Прокат трофейных фильмов был незаконным в правовом отношении, поэтому они шли под другими названиями. «The Stage-coach», например, назывался «Путешествие будет опасным», «Mr. Deeds goes to Washington» — «Под властью доллара», «The roaring Twenties» — «Судьба солдата в Америке»… К этим слегка «идеологизированным» названиям добавлялась страничка-другая достаточно идиотских вступлений вроде того, что «Путешествие будет опасным» рассказывает о героической борьбе индейцев против империализма янки, обрезались все титры, так что мы не знали имени ни Джона Уэйна, ни Джеймса Кегни, и в таком виде фильмы выпускались на экран.
Я смотрел «Путешествие будет опасным» не менее десяти раз, «Судьбу солдата в Америке» не менее пятнадцати раз. Было время, когда мы со сверстниками объяснялись в основном цитатами из таких фильмов. Так или иначе для нас это было окно во внешний мир из сталинской вонючей берлоги.
Кто— то первым записал песенку «Грустный бэби» на рентгеновскую пленку, и с тех пор среди теней ребер и альвеол уже поселилось откровение о том, что: «Every cloud must have a silver lining…» [4]
Один из моих сверстников, будучи уже высокопоставленным офицером советских ВВС, как-то сказал мне: «Большую ошибку допустил товарищ Сталин, разрешив нашему поколению смотреть трофейные фильмы».
Джаз в те времена был и в самом деле американским «секретным оружием». Радиостанция «Голос Америки» в Танжере каждую ночь передавала двухчасовую джазовую программу. Мечтательные русские мальчики пятидесятых годов росли под звуки эллингтоновского «Take train „А“ и под бархатные перекаты голоса джазового комментатора Уилиса Кановера. Музыку записывали на допотопных магнитофонах, а потом играли сами на полуподпольных джазовых вечерах, нередко сопровождавшихся драками с комсомольской дружиной и вмешательством милиции.

● ● ● ● ●

*ЧТО ТРЕБУЕТСЯ*:
a – Перескажи отрывок о трофейных фильмах и джазе в двух предложениях.
b – Продолжи отрывок о трофейных фильмах и джазе после его последнего предложения.

*ИСХОДНЫЕ МАТЕРИАЛЫ*:
● ● ● ● ●

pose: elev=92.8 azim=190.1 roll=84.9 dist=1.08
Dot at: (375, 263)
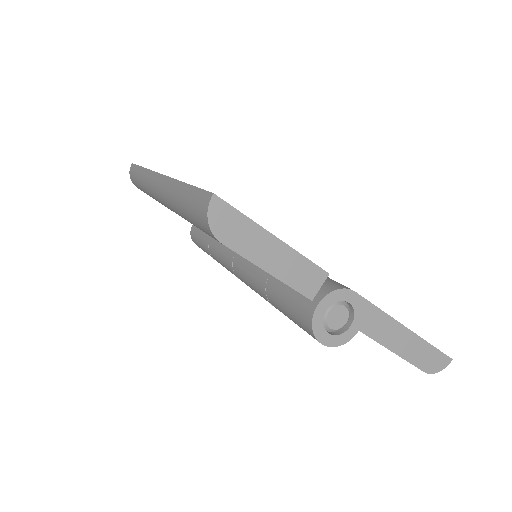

● ● ● ● ●

*ОТВЕТЫ*:
a – Трофейные фильмы показывали незаконно: их переименовывали, добавляли к ним идеологические вступления и вырезали титры, но молодежь тех лет смотрела их по многу раз, говорила цитатами и видела в них окно во внешний мир. Джаз тоже был американским «секретным оружием»: ночные передачи «Голоса Америки» записывали на магнитофоны, а потом музыку играли на полуподпольных вечерах, которые нередко кончались драками с комсомольской дружиной и вмешательством милиции.

b –
Клочки музыки, обрывки информации создавали золотое свечение ауры, поднимавшейся над горизонтом на закате, над недоступным и таким желанным Западом и над самым западным Западом, над Америкой. Одежда из Америки фетишизировалась. По Невскому проспекту в Ленинграде ходила толпа стиляг. Дергая конечностями (так, им казалось, должны были вести себя американцы на Бродвее; кстати, и Невский проспект они называли «Бродом»), они пели: «Я девушку встретил прекрасней зари, зовут ее Пегги Ли!» В самом первом фельетоне о стилягах говорилось о парнях, разгуливающих по Невскому в галстуках со звездами и полосами. Стиляги, можно сказать, были первыми советскими диссидентами.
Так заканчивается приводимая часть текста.